Splicing factor BUD31 promotes ovarian cancer progression through sustaining the expression of anti-apoptotic BCL2L12

Custom code and analysis pipelines used in the paper are shown in markdown files.

• AS_pipeline.md This file includes intructions for using rMATS, MISO, and Spliceseq to analyze individual alternative splicing (AS) events. Besides, SpliceR is a classcical software for NMD (nonsense-mediated mRNA decay) annotation and genomic elements length calculation.
• RNA-seq_pipeline.md The adaptor sequence and low-quality reads were removed with TrimGalore (version 0.6.1). Clean reads were aligned to the hg38 genome with HISAT2 (version 2.2.0) and sorted with samtools (version 1.9). Gene expression quantification was performed by counting reads over genes from the same annotation as alignment using featureCounts (version 2.0.0).Mapped reads were visualized with the Integrative Genomics Viewer (IGV).
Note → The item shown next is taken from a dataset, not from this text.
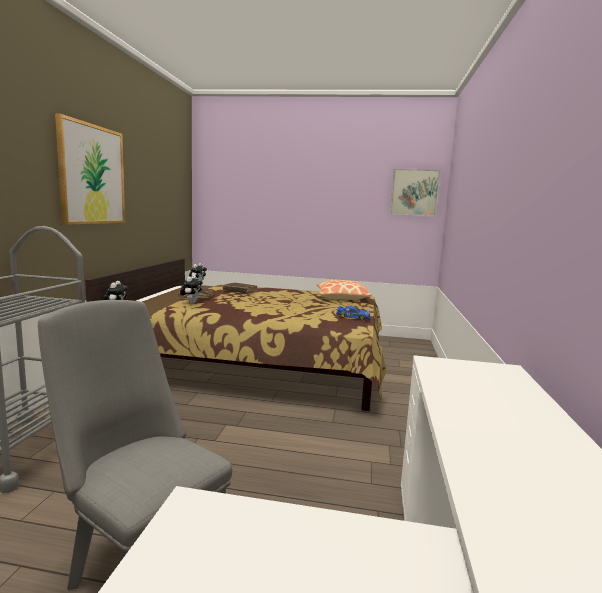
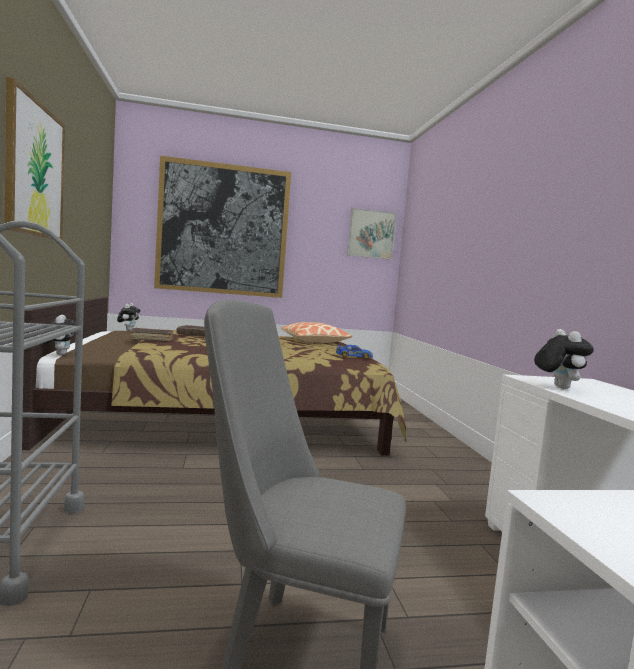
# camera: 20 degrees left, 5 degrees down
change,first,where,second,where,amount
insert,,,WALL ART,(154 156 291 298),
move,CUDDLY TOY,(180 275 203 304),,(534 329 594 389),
Transcripts were reconstructed with StringTie (version 1.3.0). Differential expression was analyzed with edgeR (version 3.36.0.) or DESeq2 (version 1.32.0).
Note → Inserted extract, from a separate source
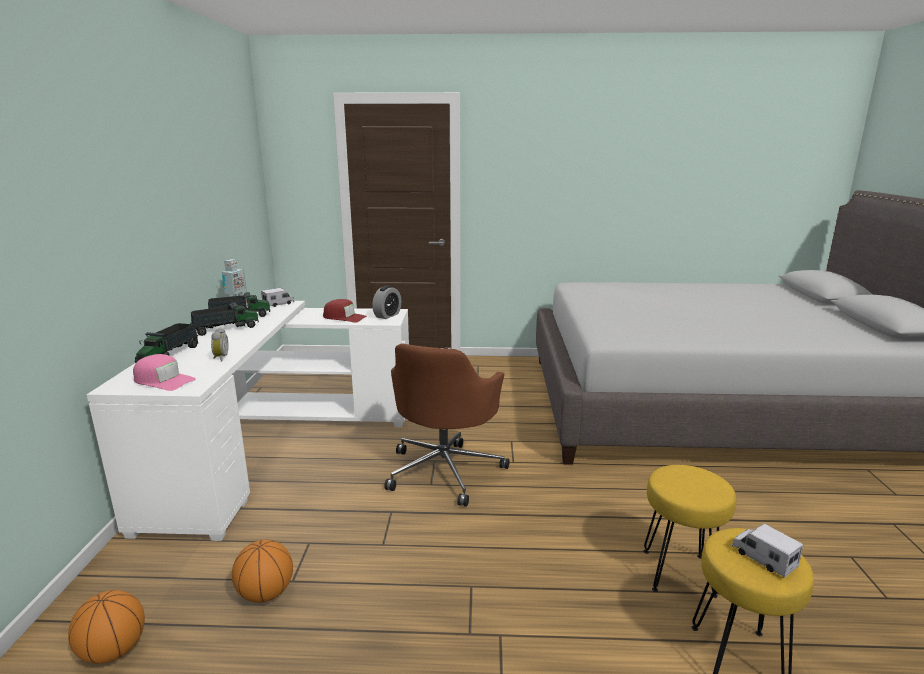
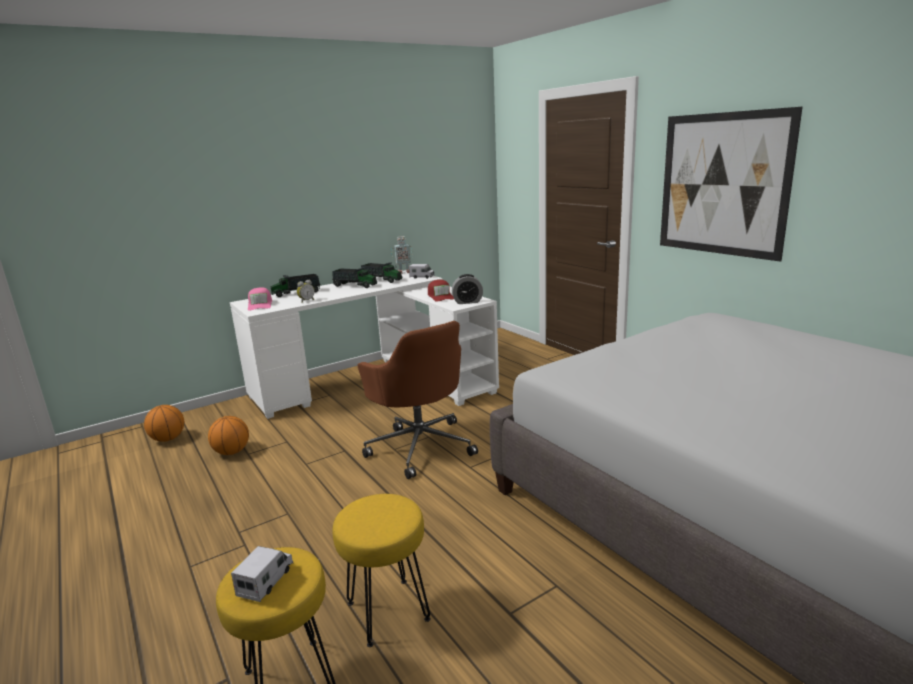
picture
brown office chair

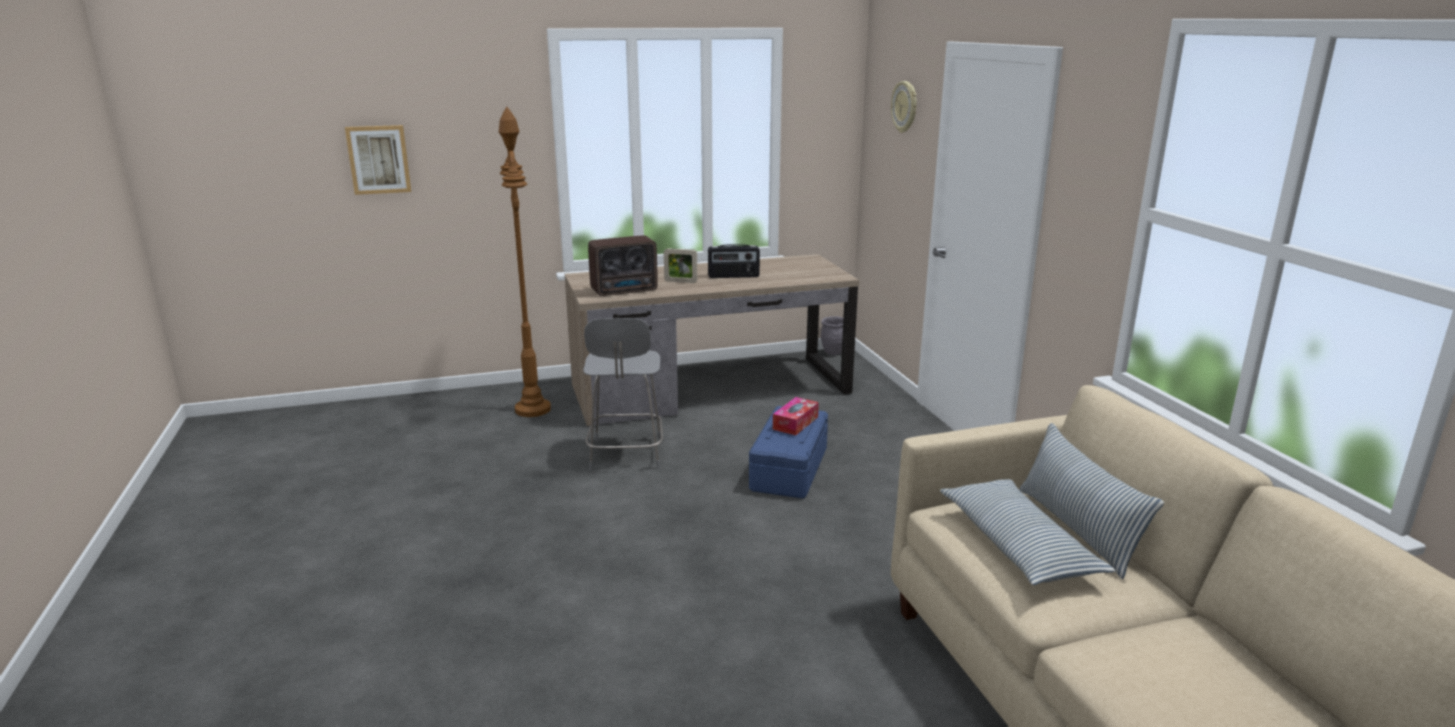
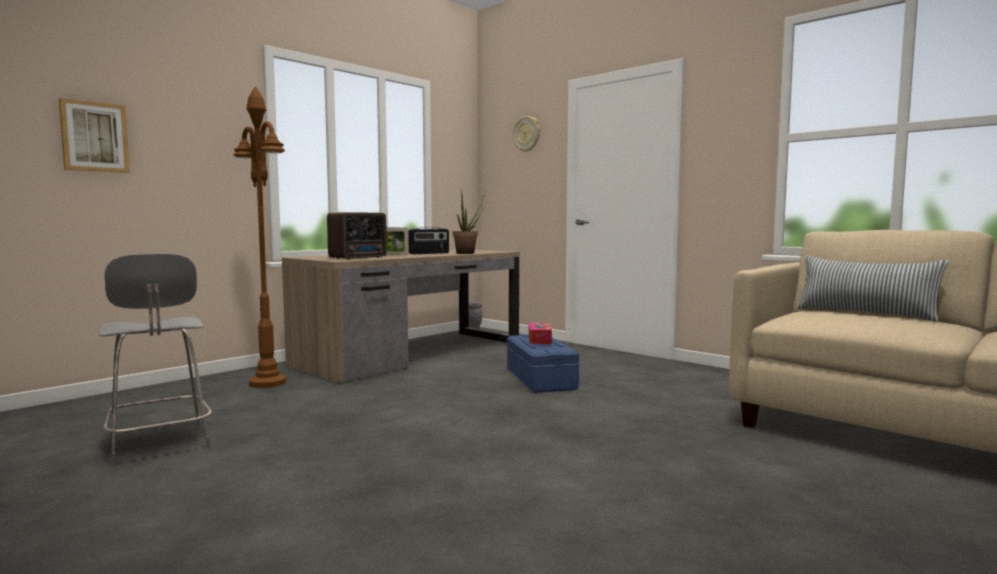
pillow (1st from left in the first image)
potted plant
grey stool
• SpyCLIP_pipeline.md Crosslinking sites were identified using the previously described iCLIP analysis pipeline. The adaptor sequence and low-quality reads were removed with TrimGalore (version 0.6.1), and the quality of the clean reads was checked with FastQC (version 0.11.9). rRNA sequences were removed with bowtie (version 1.2.3). The remaining reads were mapped to the human genome (hg38) using the STAR software (version 2.7.1a). PCR duplicates of uniquely mapped reads were removed using Picard (version 2.25.5) with MarkDuplicates. The remaining reads were considered usable reads for identifying crosslinking sites. Mapped reads were visualized in IGV. Two technical replicates of the SpyCLIP samples were merged for PURECLIP (version 1.2.0) analysis with -ld -nt 16 -dm 80. Individual crosslink sites (< 80 nt) were merged as raw binding regions. Binding regions that acquired more than three crosslink sites were used for further analysis as previously suggested, and these regions were annotated using HOMER (version 4.11) into exon, intron, promoter, intergenic, 5’UTR, 3 ’UTR, etc. The 80-nt regions around the center of each binding region were extracted and used to identify the de novo BUD31 binding motif using HOMER’s findMotifs program (-len 6,8,10,12 -S 10 -rna -p 4). Motifs were matched to the genome position with scanMotifGenomeWide.pl function belonging to HOMER and visualized with Deeptools (version 3.1.3).